Stemmer filter ignored in Analyze API


(Frank) #1

I'm trying to see what stemming does specifically for different types of stemmers but when I do the following:

curl -X POST \
  http://i:9200/_analyze \
  -H 'Cache-Control: no-cache' \
  -H 'Content-Type: application/json' \
  -d '{
	"text": "consigned",
	"filter": [
		"lowercase",
		{
			"type": "stemmer",
			"language": "porter2"
		}
		]
}'

The results are

    "tokens": [
        {
            "token": "consigned",
            "start_offset": 0,
            "end_offset": 9,
            "type": "<ALPHANUM>",
            "position": 0
        }
    ]
}

Whereas in the documentation of the Porter2 stemmer, it states that it should be stemmed to consign. What am I doing wrong?

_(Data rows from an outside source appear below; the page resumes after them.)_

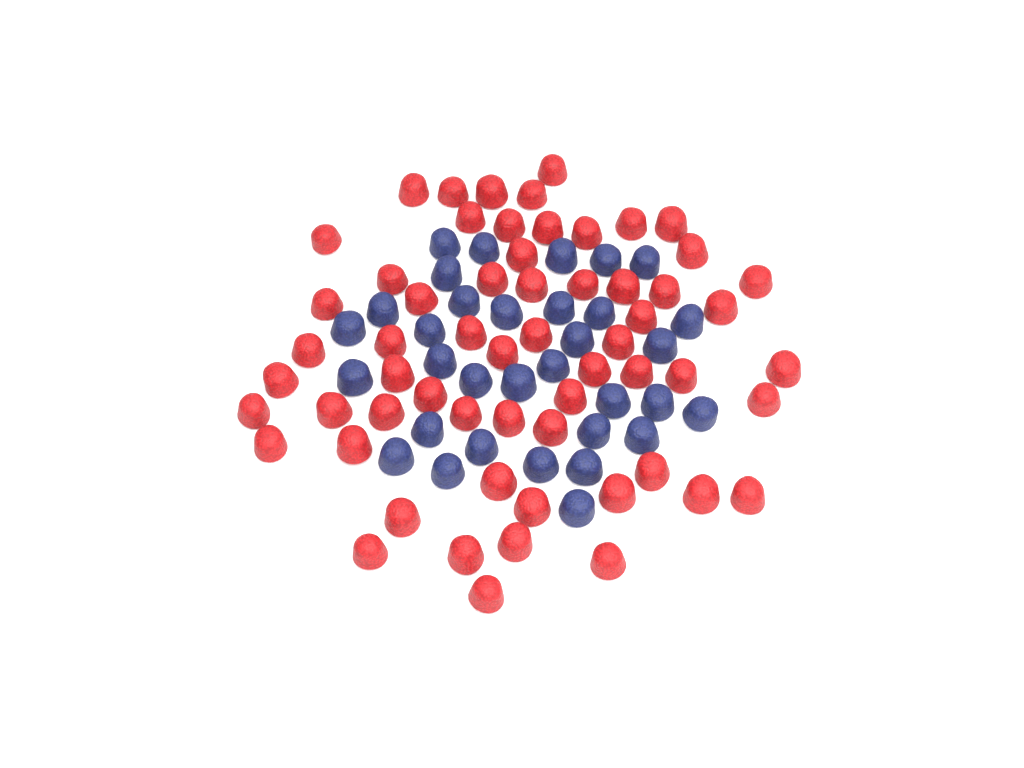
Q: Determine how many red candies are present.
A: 60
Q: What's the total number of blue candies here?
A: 33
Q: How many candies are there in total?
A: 93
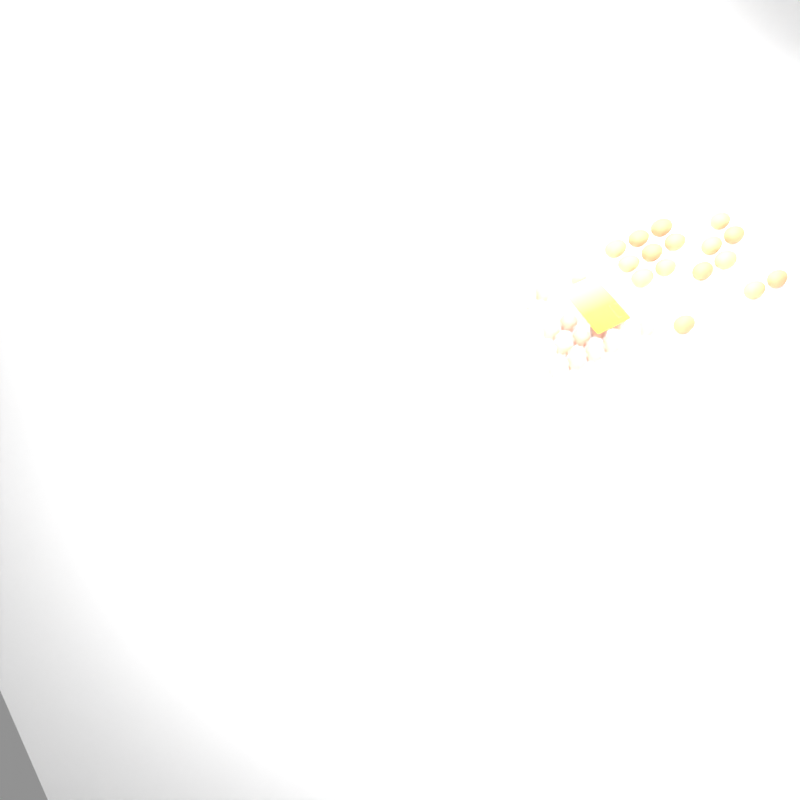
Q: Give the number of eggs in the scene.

The lowercase is working btw (if I use uppercase in the text)


(Jun Ohtani) #2

Hi @frankkoornstra,

I think you use version 5.x.
In 5.x doc,

tokenizer is mandatory when using char_filter or filter. If it is not set, the filters are ignored and the default analyzer is used.

It means you should add tokenizer parameter. If you are thinking to test normalizer, you should add tokenizer="keyword".

The _analyze API can show what analyzer/tokenizer works in response if the request has explain=true parameter.


(Frank) #3

Jep, that's right! Thanks, completely overlooked the need to add a tokenizer, explains a lot.


(system) #4

This topic was automatically closed 28 days after the last reply. New replies are no longer allowed.